Cominciando da Tonino Guerra, poeta, scrittore, pittore e straordinario sceneggiatore romagnolo che, negli ultimi 25 anni della sua vita, si rifugiò in quel di Pennabilli.  Famose sono le sue installazioni e mostre permanenti, che prendono il nome de I Luoghi dell’anima. Con il mio compagno visitiamo, invece, il Parco dei Luoghi minimi, sul Monte Aquilone; dove animali fantastici si mimetizzano nella vegetazione del bosco, tanto grandi quanto aerei. Rinoceronte, tartaruga, elefante e giraffa (a grandezza naturale) sono stati realizzati intrecciando fil di ferro dal ‘Gruppo del Ferro’ di Pennabilli.

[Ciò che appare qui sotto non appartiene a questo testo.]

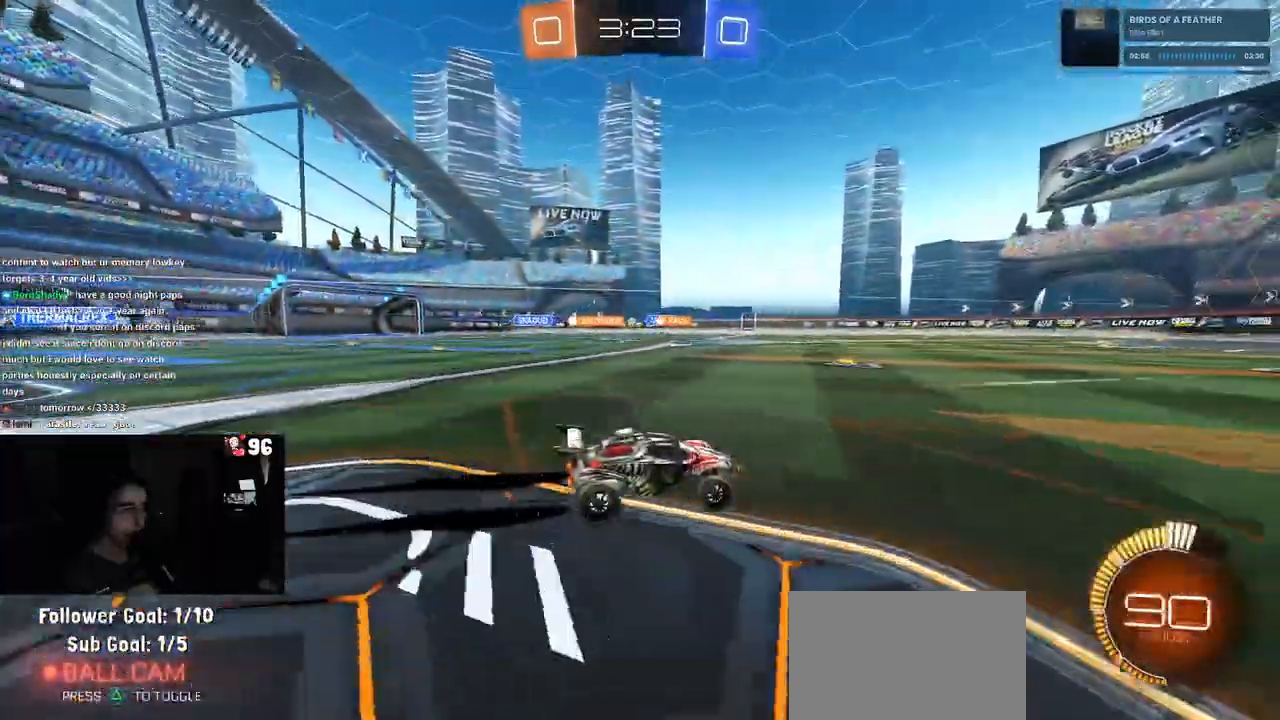
{"buttons": ["R2"], "left_stick": "left", "right_stick": "center", "events": []}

Anche il piemontese Umberto Eco, nel 1978, prese casa in Montefeltro, a Monte Cerignone. Una casa abbandonata da trent’anni che, per qualche motivo, lo rapì. Quando la moglie gli chiese perché voleva proprio quella e proprio lì, le rispose: “Voglio nelle notti di tempesta percorrere questi corridoi oscuri con una torcia in mano, sentendo nel cuore uno sterminato sentimento di potenza”. Magia, poesia. Eco cercò anche un fantasma (“perché una casa così senza fantasma non ha senso”). Chissà se lo trovò.

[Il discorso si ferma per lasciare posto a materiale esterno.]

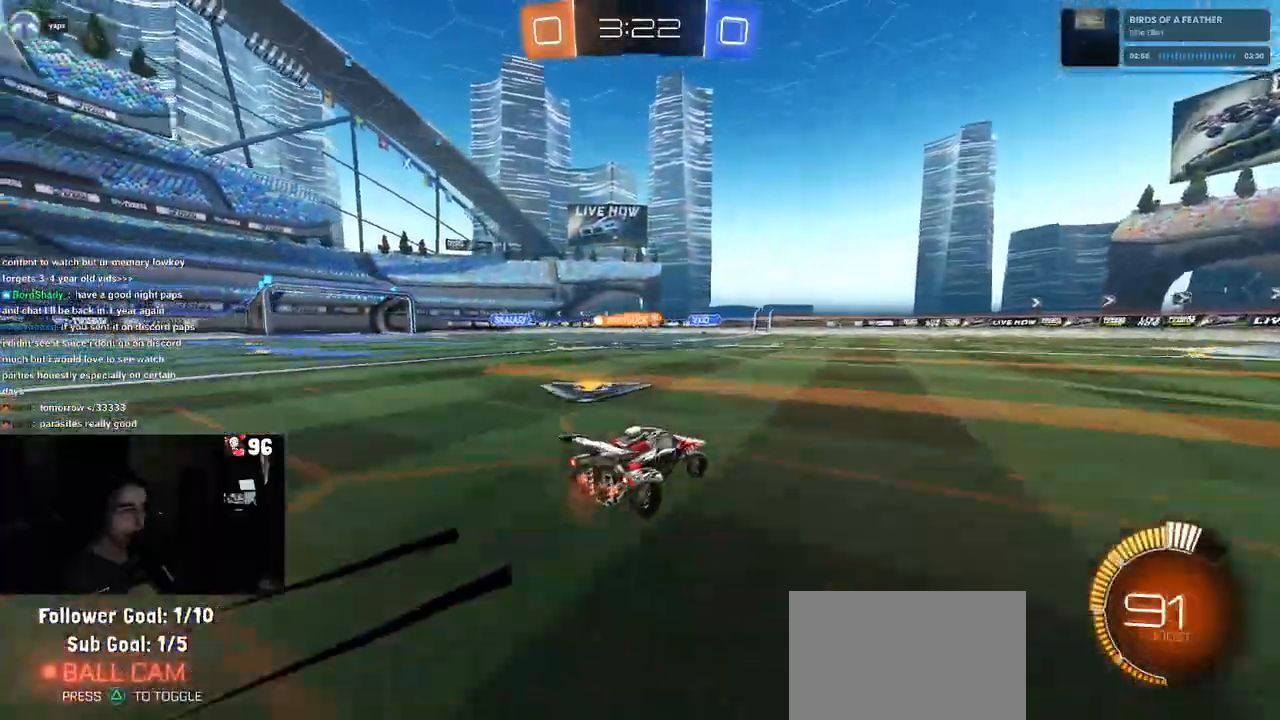
{"buttons": ["R2"], "left_stick": "center", "right_stick": "center", "events": [[383, "left_stick", "center"]]}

Persino il Dalai Lama, in persona e in ispirito, si dev’essere preso una cotta per questi luoghi perché, dopo aver visitato Pennabilli nel 1994, ci tornò nel 2005 per inaugurare una campana tibetana (la campana di Lhasa) sul colle che domina la splendida vallata sottostante.

La campana di Lhasa

Ma la storia di passioni intrecciate che mi interessa raccontare un po’ più per esteso, è quella del borgo storico del castello di Pietrarubbia (Petra Rubra) a cui si accede dal paese e di cui è la parte più antica. Arroccato su uno sperone di pietra alle pendici meridionali del Monte Carpegna, il borgo risale forse all’anno 1000. Numerose fonti citano un documento, datato 962 d.C., con il quale l’Imperatore Ottone avrebbe concesso in feudo a Ulderico di Carpegna il borgo; ma la tradizione popolare ne anticipa le origini addirittura al V° secolo d.C.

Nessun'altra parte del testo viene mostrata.